It’s Saturday, February 26, less than 72 hours after Russia invaded Ukraine, and I’m standing in Times Square in New York. Like other squares, boulevards and streets in the city, it has been invaded by blue and gold. One by one, Ukrainians, Kazakhs, Belarusians and even Russians take up the megaphone to explain why they are here.

“I encourage you to support the armed forces informationally and financially,” one of the speakers told the crowd. “Share the right information to the right people at the right time. That’s all we can do and I think it’s even more powerful coming from here.

“We are tagging Stand With Ukraine, but what do we do?” pleads a woman with a crown of flowers, surrounded by children. “Action is action that counts. Call your elected officials. Demand more support for Ukraine.

We are 5,000 miles from our land.

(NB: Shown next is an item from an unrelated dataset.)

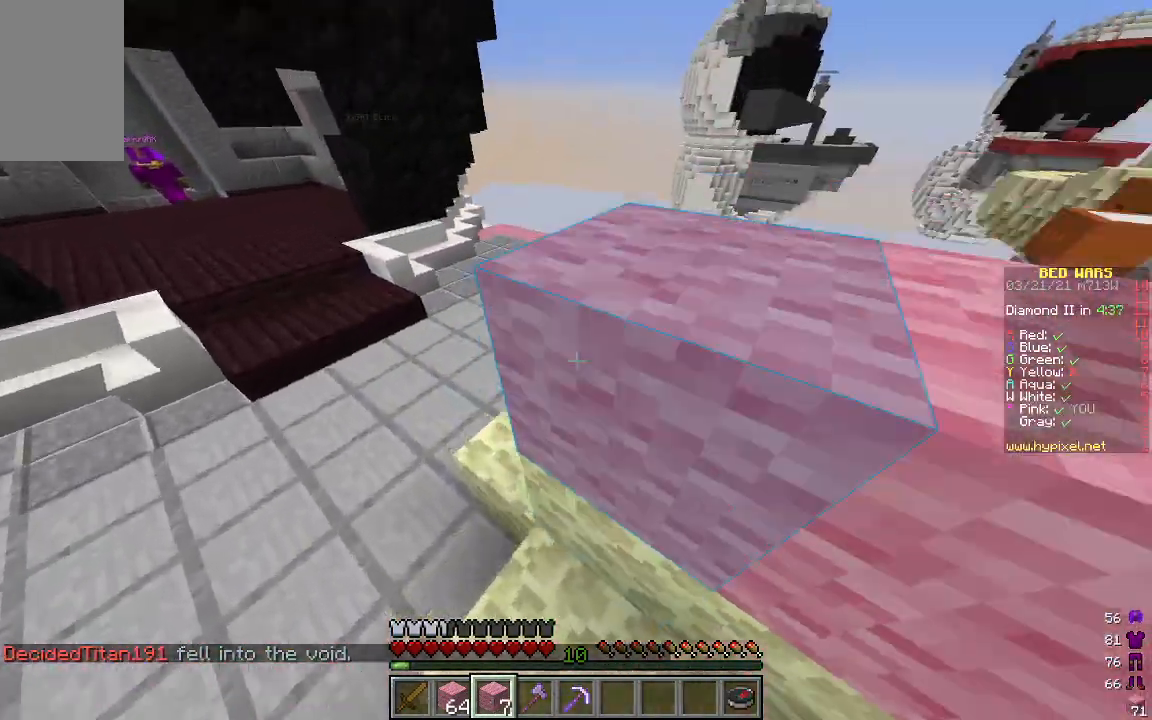
{"keys": ["a", "w"], "mouse": ["right"], "events": [[117, "a", "up"], [217, "a", "down"], [284, "mouse_right", "up"], [334, "mouse_right", "down"]]}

As mortar shells and cruise missiles bombard our house, we are safe. As over a million refugees flee to the rest of Europe, we are safe. Safe, but not silent. We know that words and actions are our weapons. Faced with the Russian president who wonders if Ukrainians exist as a people, the best answer is a resounding and global echo: we exist.

The crowd, a few hundred people, grabbed their phones, chanting “glory to Ukraine” and singing the national anthem. On my own phone, a constant stream of Telegram notifications: “‼УВАГА! У Києві оголошена повітряна тривога!” – “WARNING! Air raid sirens in Kiev!

On Wednesday, protesters hold a rally against the Russian invasion of Ukraine in Times Square. Photography: Lev Radin/Pacific Press/Rex/Shutterstock

I’m taking a video to send to my family. The first message is addressed to besieged relatives in the capital. “The world is with you,” I tell them. Then I text a family member in Canada. He also responds with a video. “Fights near the house where you grew up,” he wrote. “At present.”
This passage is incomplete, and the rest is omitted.